-------- Dataset extract

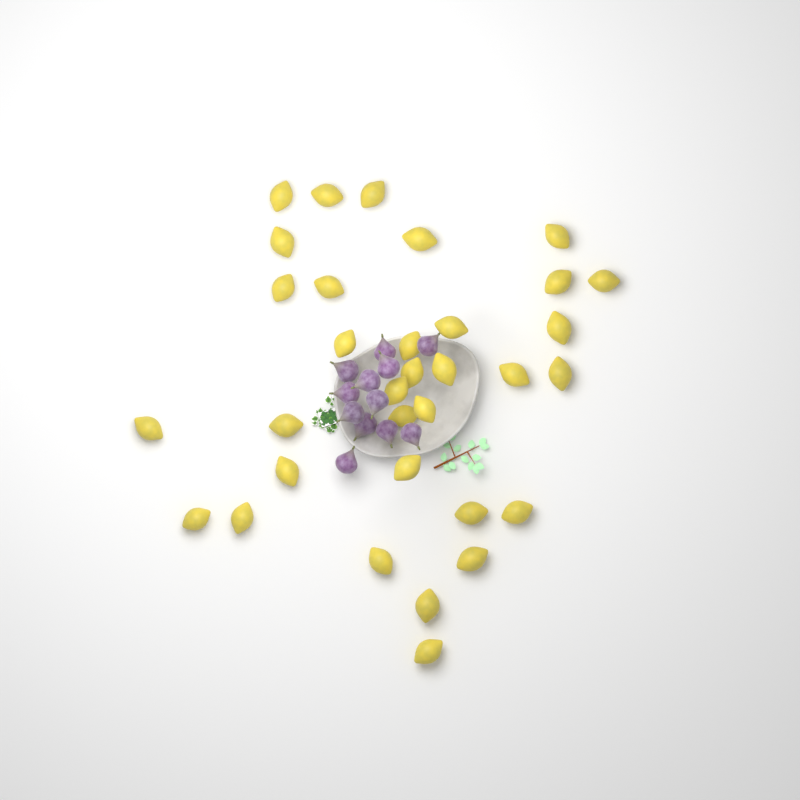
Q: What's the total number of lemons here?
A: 33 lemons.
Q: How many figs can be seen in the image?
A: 12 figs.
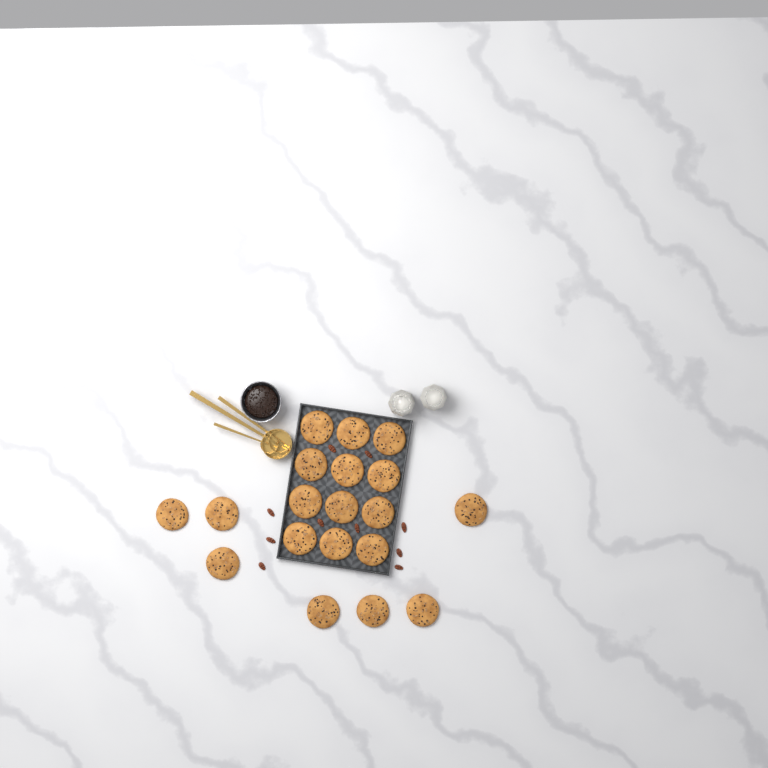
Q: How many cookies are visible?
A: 19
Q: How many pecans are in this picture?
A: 10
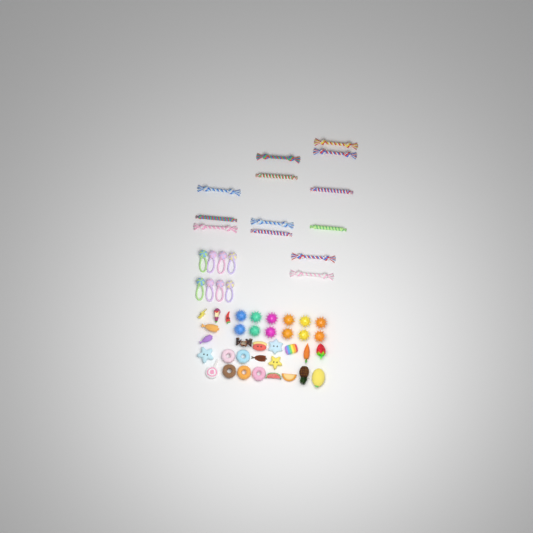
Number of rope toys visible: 13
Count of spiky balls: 12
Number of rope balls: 8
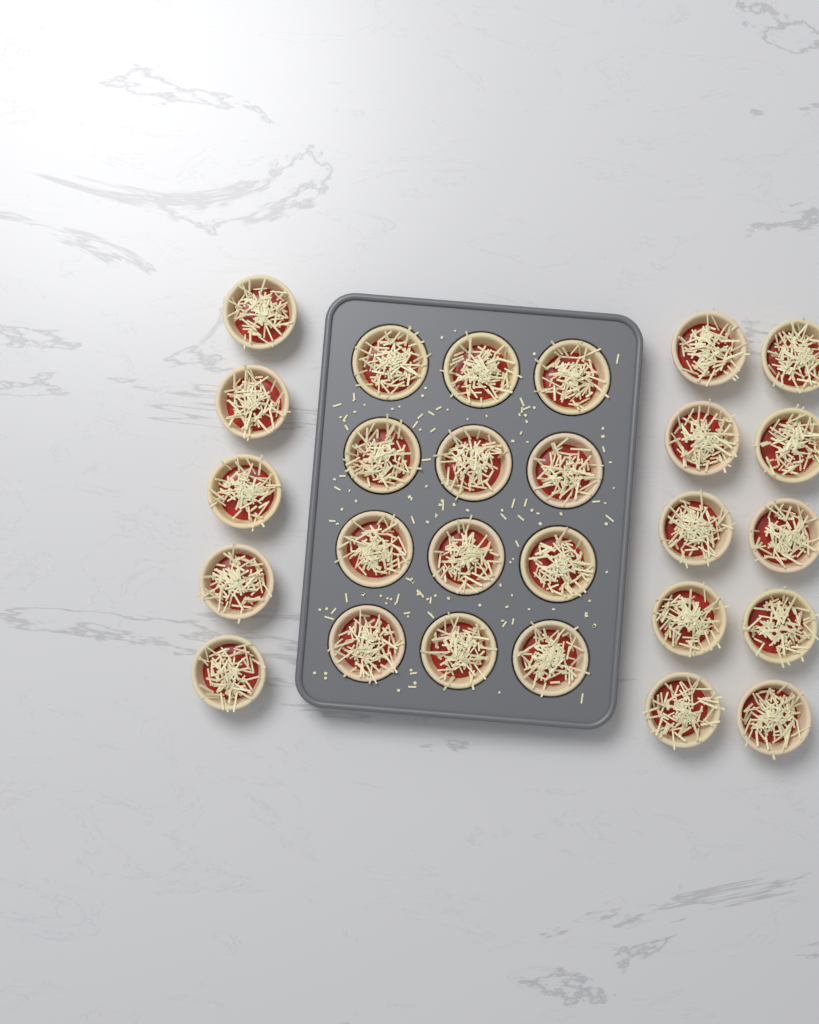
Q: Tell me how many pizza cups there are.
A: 27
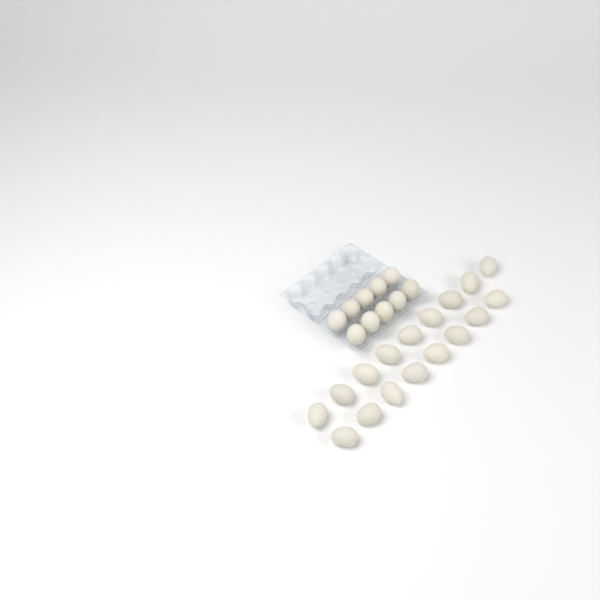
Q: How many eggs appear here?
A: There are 27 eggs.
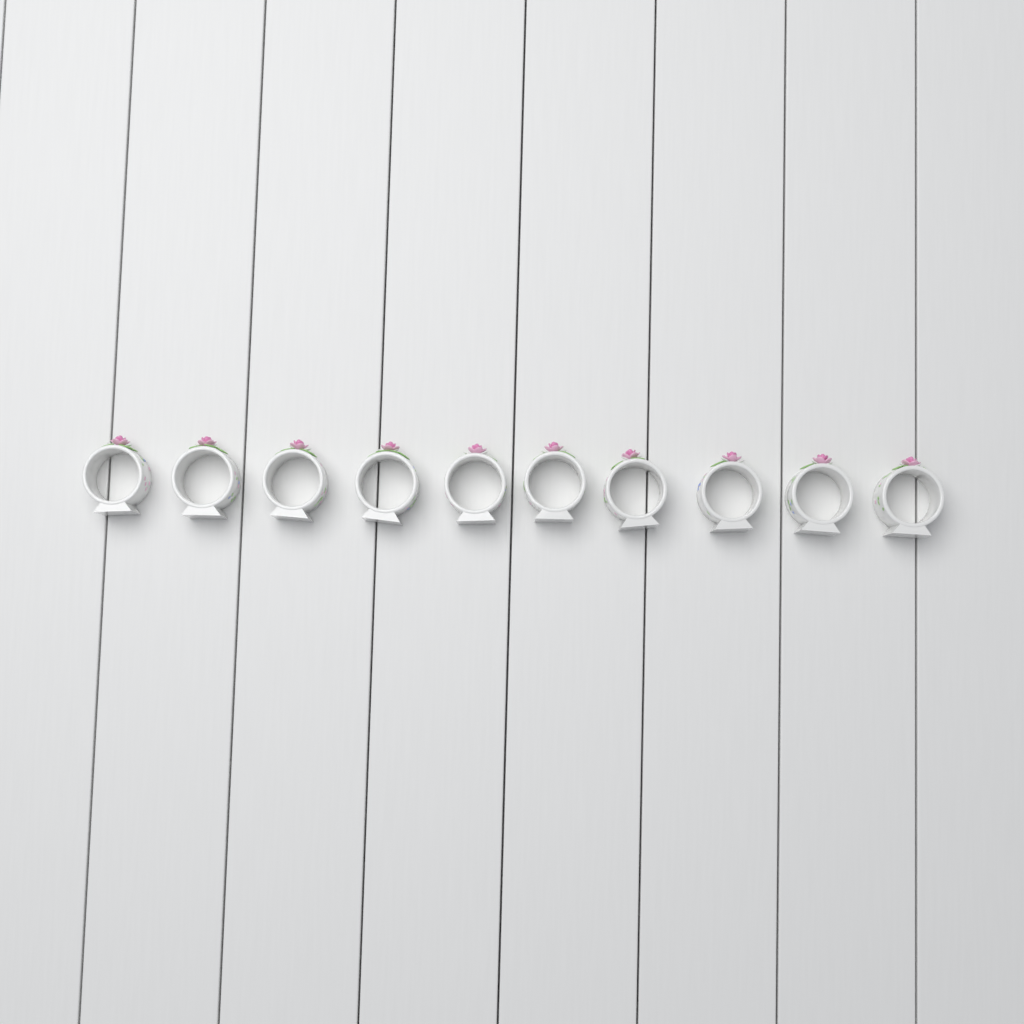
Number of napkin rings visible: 10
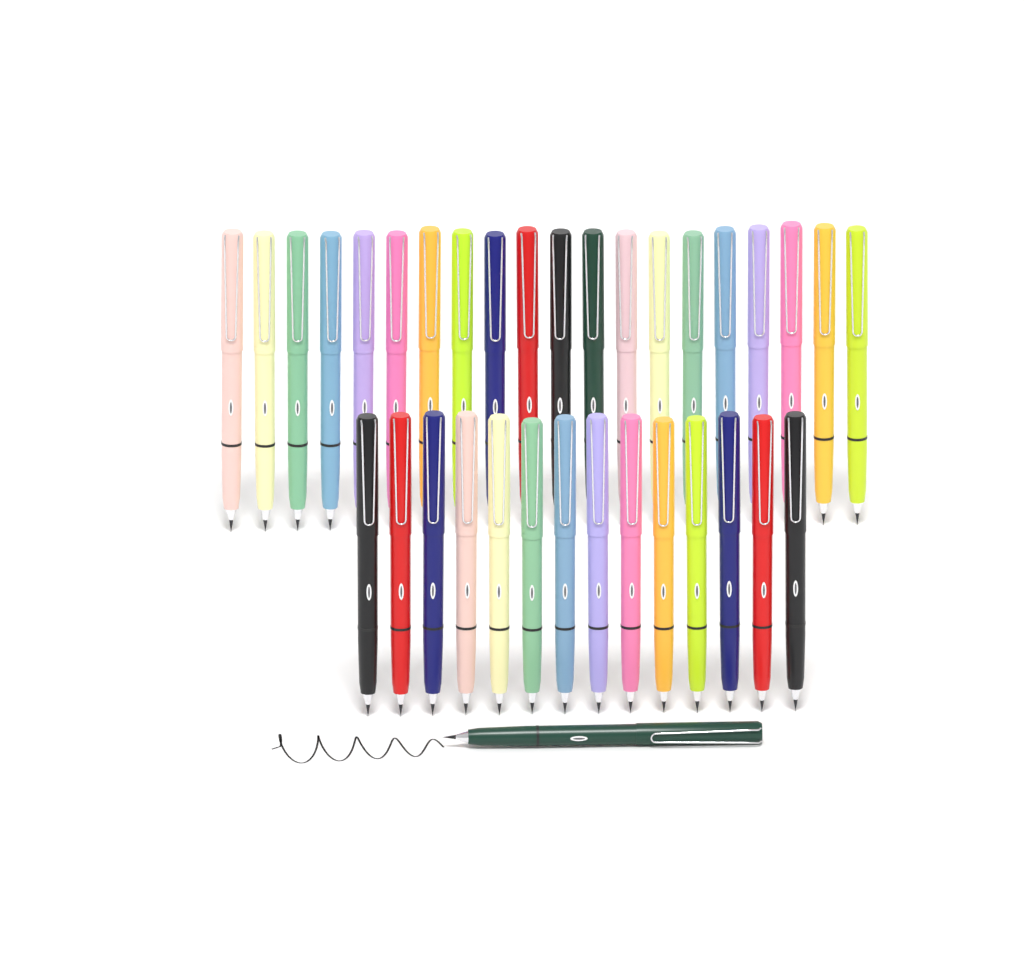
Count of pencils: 35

----------------

= What is being asked =
Reproduce the entries from the line containing "Number of rope toys visible: 13" through the end of the entries, swapping "visible" for "shown" and leaving everything else unchanged. Leave the pictures out of your answer.

= Solution =
Number of rope toys shown: 13
Count of spiky balls: 12
Number of rope balls: 8
Q: Tell me how many pizza cups there are.
A: 27
Q: How many eggs appear here?
A: There are 27 eggs.
Number of napkin rings shown: 10
Count of pencils: 35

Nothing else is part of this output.